The weaknesses of RLHF have led to panicked commentary. Panic would be appropriate if we see model alignment as analogous to software security: Individual failures can be catastrophic and can cause irreversible damage (like data loss).

This is the correct analogy for LLMs integrated into applications with access to personal data, such as Bard’s integration into Google Docs and Gmail. Prompt injection is a serious risk: An attacker may be able to steal a user’s personal data simply by sending them a malicious email. When the LLM processes the email, it may be tricked into performing attacker-specified actions. In such applications, treating model alignment as the primary line of defense is extremely dubious.

But if we’re talking about the use of a vanilla chatbot to generate problematic text, such severe risks don’t arise. In this case, a better analogy is instead content moderation on social media, where individual failures typically have low-severity consequences, such as the spread of misinformation (although they can be harmful in the aggregate). Consider how poorly social media content moderation works: It has tended to be largely reactive and requires a large amount of taxing manual work. There is some automation, but it is mostly limited to simple classifiers and fingerprint-matching techniques.

Compared to this approach, model alignment is a big improvement. Whereas content moderation tends to lag far behind in combating new forms of online harms, aligned LLMs have some ability to recognize potentially harmful use that developers haven’t considered ex ante. They are often able to identify the morally salient features of situations at a level of sophistication comparable to that of a really good philosophy PhD student, which is a remarkable accomplishment, and might provide foundations for more robust forms of alignment in the future. While such filters can be made to fail, the worst that can happen is a fallback to content-moderation-style reactive monitoring of logs to identify and block offending users.

As AI systems are given more autonomy and used in more consequential situations, alignment will become more important, and the content moderation analogy may no longer be appropriate. Will the progress that’s been made so far serve as the stepping stone to more secure forms of alignment, or are there intrinsic limits to what we can expect out of model alignment? We’ll have to wait and see. At any rate, the fact that researchers are vigorously probing the limits of current alignment techniques is good news.

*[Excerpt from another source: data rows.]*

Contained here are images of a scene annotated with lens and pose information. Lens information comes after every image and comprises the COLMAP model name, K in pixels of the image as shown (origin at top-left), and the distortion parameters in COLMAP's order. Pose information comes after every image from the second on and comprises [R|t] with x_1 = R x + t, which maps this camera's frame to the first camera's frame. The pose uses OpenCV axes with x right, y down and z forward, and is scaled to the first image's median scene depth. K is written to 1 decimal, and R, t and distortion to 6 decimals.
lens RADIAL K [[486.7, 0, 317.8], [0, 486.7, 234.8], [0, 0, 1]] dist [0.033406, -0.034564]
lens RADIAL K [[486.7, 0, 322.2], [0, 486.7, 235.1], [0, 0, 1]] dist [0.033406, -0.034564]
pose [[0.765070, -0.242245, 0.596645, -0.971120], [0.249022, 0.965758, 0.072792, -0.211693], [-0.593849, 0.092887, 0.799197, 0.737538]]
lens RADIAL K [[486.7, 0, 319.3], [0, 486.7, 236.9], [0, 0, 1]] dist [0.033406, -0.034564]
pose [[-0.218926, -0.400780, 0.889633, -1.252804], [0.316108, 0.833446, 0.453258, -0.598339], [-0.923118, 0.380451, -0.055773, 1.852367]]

RLHF and other model alignment techniques help make generative AI products safer and nicer to use. But we shouldn’t be surprised or alarmed that they are imperfect. They remain useful despite their weaknesses. And when it comes to catastrophic AI risks, it’s best not to put any stock in model alignment until and unless there are fundamental breakthroughs that lead to new alignment techniques.

For overviews of the research on the brittleness of RLHF, see this Twitter thread by Shayne Longpre or this post by Nathan Lambert.
Roel Dobbe presents lessons for AI safety from the field of system safety, which has long dealt with accidents and harm in critical systems. The first lesson is to think about safety as a property of the overall socio-technical system rather than a single technical component such as LLMs.
For more on why LLMs’ moral reasoning ability is philosophically interesting, see this talk by Seth Lazar.